Pour son premier film, Lost River, Ryan Gosling laisse émerger cette sensibilité à fleur de peau qu’il laissait poindre en tant qu’acteur. Film onirique sur fond de crise financière, portrait d’une Amérique fantomatique, Lost River sublime ses personnages et ses acteurs tout en mettant en lumière la folie et la dureté d’un monde devenu inique.
A Lost River, petite ville surendettée aux États-Unis, la famille de Bones (Iain De Caestecker) est la dernière a resté. Ce dernier envisage de la quitter à son tour s’il arrive à réparer sa voiture. À cet effet, il récolte du cuivre dans les maisons abandonnées, s’attirant les foudres d’un caïd local, Bully (Matt Smith). Pendant ce temps, Billy (Christina Hendricks qui rayonne ici autant qu’elle est transparente dans Dark Places), sa mère, tente de joindre les deux bouts en acceptant de se produire dans un cabaret sur les conseils de son banquier, Dave (Ben Mendelsohn que l’on a vu dans Exodus : Gods and Kings). En face de chez eux, leur jeune voisine, Rat (Saoirse Ronan, remarquée et remarquable dans The Grand Budapest Hotel et Byzantium) se débrouille tant bien que mal avec sa grand-mère, Belladonna (Barbara Steele).
La première claque qui vous saisit à la vision de Lost River est cette photographie chimérique et l’abondance de plans qui, bien que s’intégrant parfaitement à l’histoire, semble issue de rêves délirants. Ou plutôt d’un cauchemar bien réel, celui d’une Amérique sinistrée par la volonté macabre de quelques traders mal intentionnés.Cette petite ville concentre en son sein, tous ce que le capitalisme a de plus nauséabonds. Ayant pressé jusqu’à la moelle, les épargnes des petits travailleurs et de la classe moyenne, voilà que le système qui leur promettait, en échange de leur fidélité, sécurité et bien-être, les abandonne. C’est ainsi, qu’à l’image de Détroit, dont s’est inspiré Ryan Gosling, Lost River est une ville morte ne collectionnant que les commerces et les immeubles à l’abandon.Sans verser dans un délire post-apocalyptique, Gosling met en place un univers angoissant, où les immeubles brûlent, s’écroulent d’eux-mêmes ou sont détruits et où les services publics ont déserté, laissant s’installer définitivement une loi du plus fort qui prévalait déjà auparavant mais dans l’ombre feutrée des bureaux de Wall Street. Avec maestria, aidé par la musique toute carpentienne de Johnny Jewel, le jeune réalisateur décrit cette petite mort de la civilisation qui n’a pas fini de nous révéler ces plus terribles travers endogènes. Mais si le macrocosme dans lequel évolue les personnages de Lost River est un terrible cauchemar oppressant, nos héros du quotidien que sont Billy, Bones, Belladonna et Rat sont semblables à des créatures magiques venues réenchanter ce triste monde.

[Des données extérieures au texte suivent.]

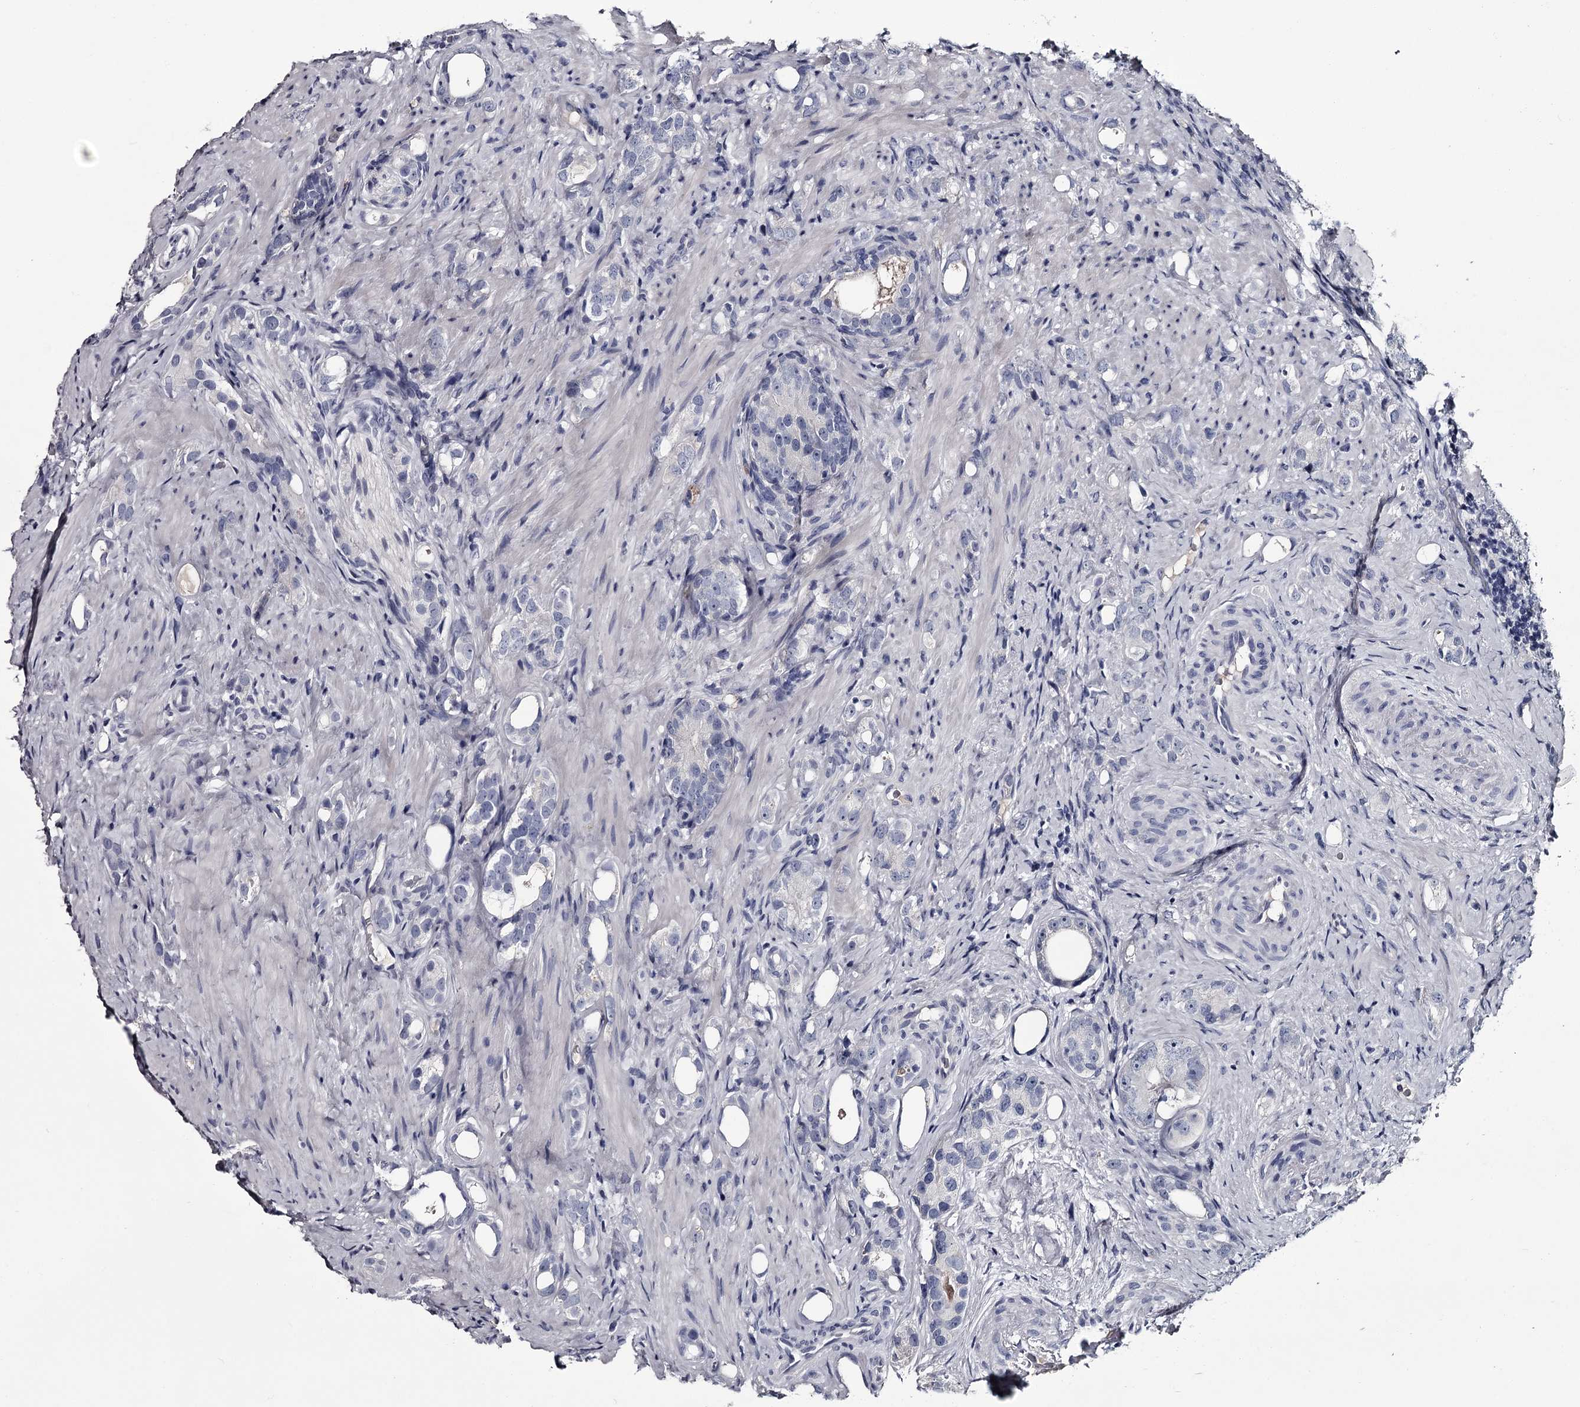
{"staining": {"intensity": "negative", "quantity": "none", "location": "none"}, "tissue": "prostate cancer", "cell_type": "Tumor cells", "image_type": "cancer", "snomed": [{"axis": "morphology", "description": "Adenocarcinoma, High grade"}, {"axis": "topography", "description": "Prostate"}], "caption": "Photomicrograph shows no significant protein staining in tumor cells of prostate cancer (high-grade adenocarcinoma).", "gene": "DAO", "patient": {"sex": "male", "age": 63}}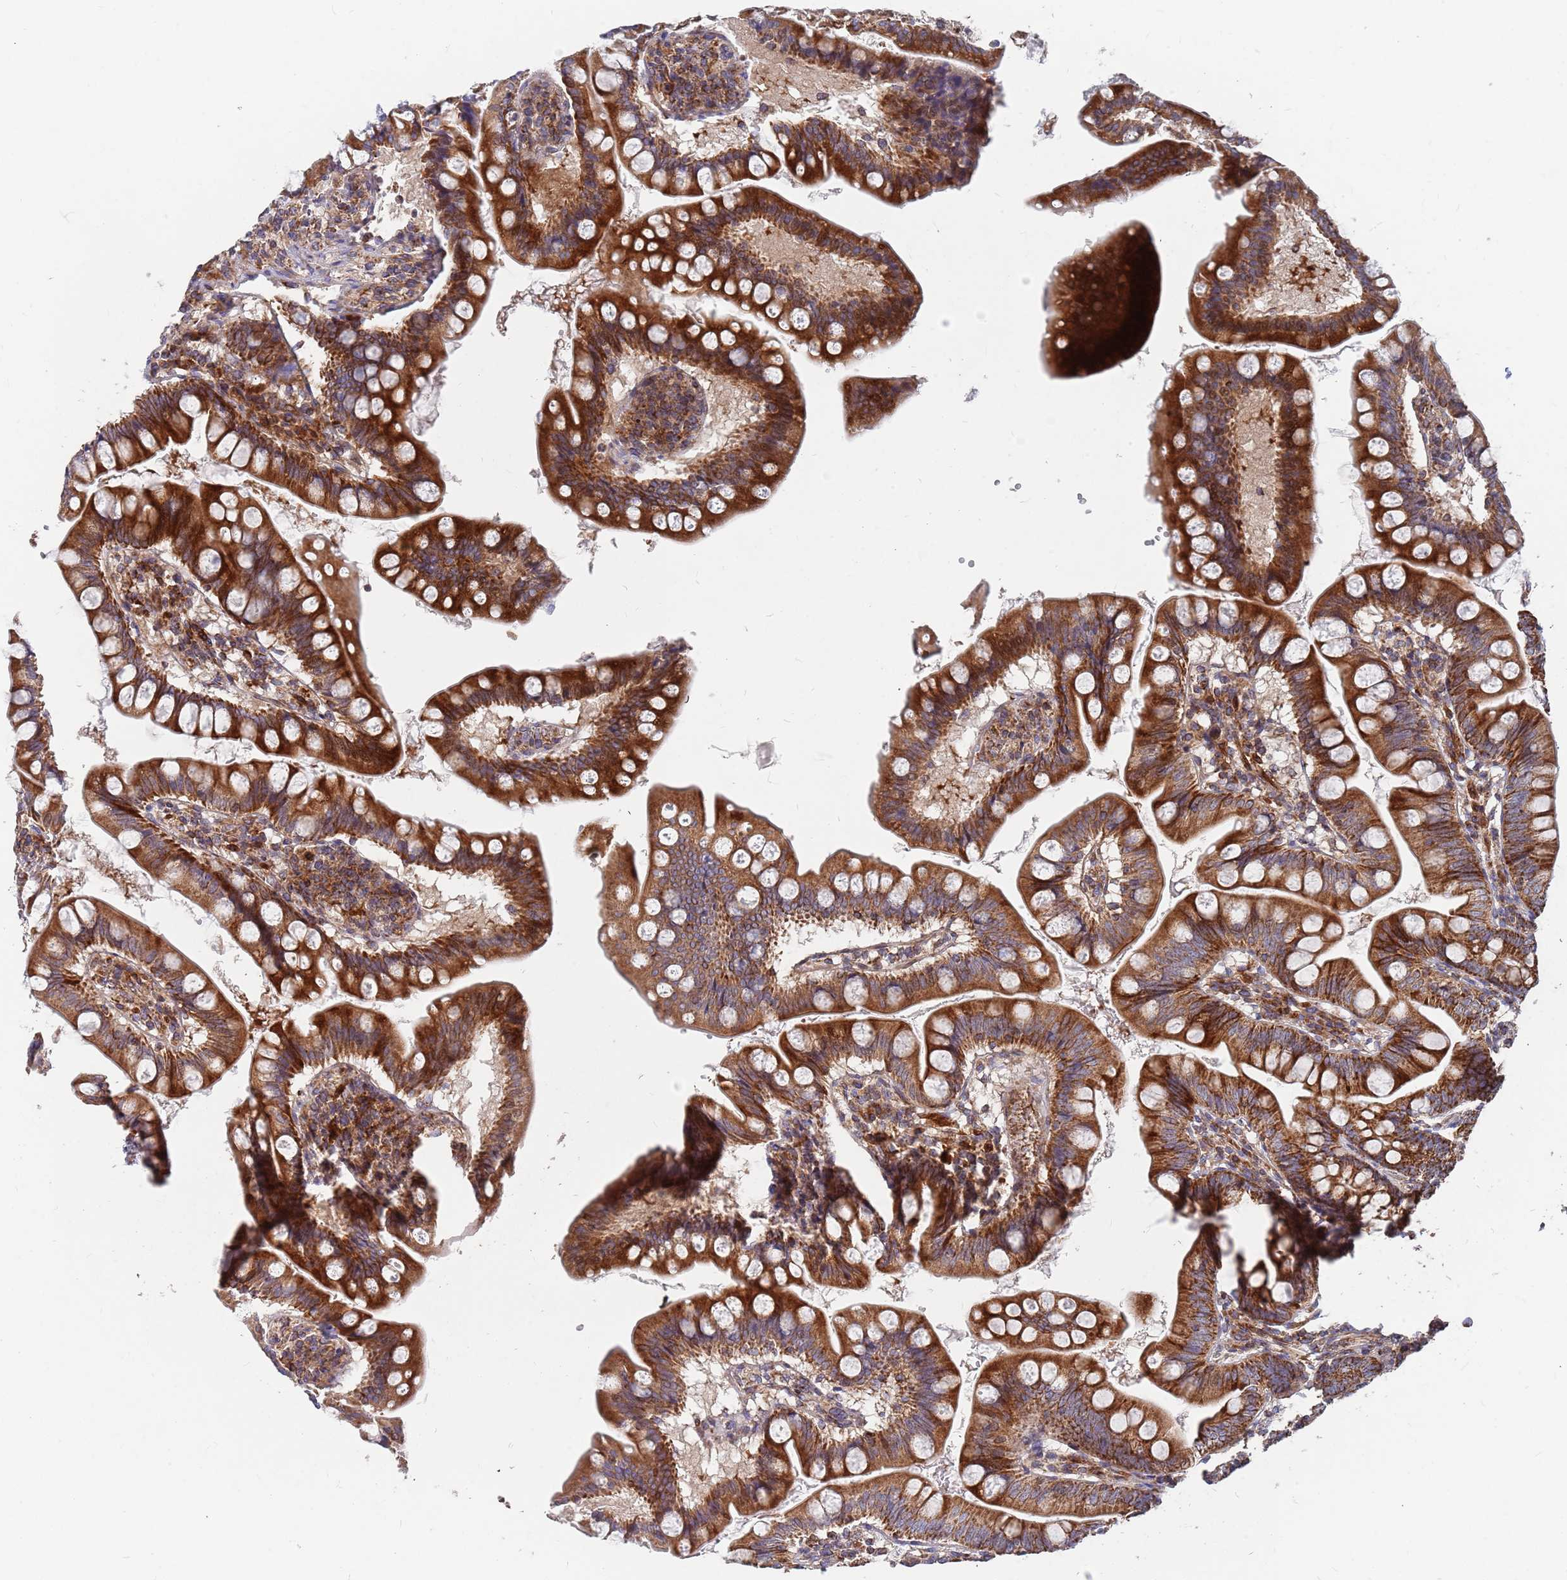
{"staining": {"intensity": "strong", "quantity": ">75%", "location": "cytoplasmic/membranous"}, "tissue": "small intestine", "cell_type": "Glandular cells", "image_type": "normal", "snomed": [{"axis": "morphology", "description": "Normal tissue, NOS"}, {"axis": "topography", "description": "Small intestine"}], "caption": "Strong cytoplasmic/membranous positivity is present in about >75% of glandular cells in benign small intestine.", "gene": "WDFY3", "patient": {"sex": "male", "age": 7}}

L’écriture confine au génie, nous faisant redouter le pire pour laisser éclore l’espoir le plus radieux. Billy est la figure même de la mère courage, vivant jusque dans sa chair l’imposture criante du marché pour lequel le corps de la femme est une marchandise comme une autre. Le cabaret où elle travaille n’est rien d’autre qu’une analogie sur la morbidité malsaine d’un système avilissant tout ce qui est pur. Bones, ne cédant pas aux sirènes de la facilité, tente de conserver son honnêteté et sa droiture là où Bully choisit clairement de reproduire en miniature l’ordre établi. Quelle différence y’a-t-il, fondamentalement, entre les petits caïds de nos rues et ceux de la finance ? L’argent sale revient toujours dans les mêmes mains et les codes moraux, cyniques et iniques qui les régissent, sont les deux faces d’un même miroir. Il n’y a qu’à comprendre cette maladie infantile du Hip-hop qu’est le « rap game » pour s’en convaincre. Puis, il y a Rat, solaire et superstitieuse, qui introduit une part de fantastique dans le scénario et introduit une quête fantasmagorique que finit par accepter Bones. Et enfin, Belladonna, symbole d’une qualité inviolable de l’humanité, sa capacité à aimer. La pauvre femme revoit en boucle la vidéo de son mariage. Son mari, bien avant la grande catastrophe économique fut une victime anonyme de conditions de travail déplorable sur le chantier du lac artificiel qui donna son nom à Lost River.
Photographie sublime, scénario touchant, musique intrigante, acteurs fabuleux, Lost River est une des plus belles pellicules de ce début d’année. Sur la forme comme sur le fond, Ryan Gosling réussit un coup de maître, un long-métrage sensible et harmonieux. Lost River éclaire autant la noirceur du monde qu’il irradie de beauté les âmes perdues qui le peuple.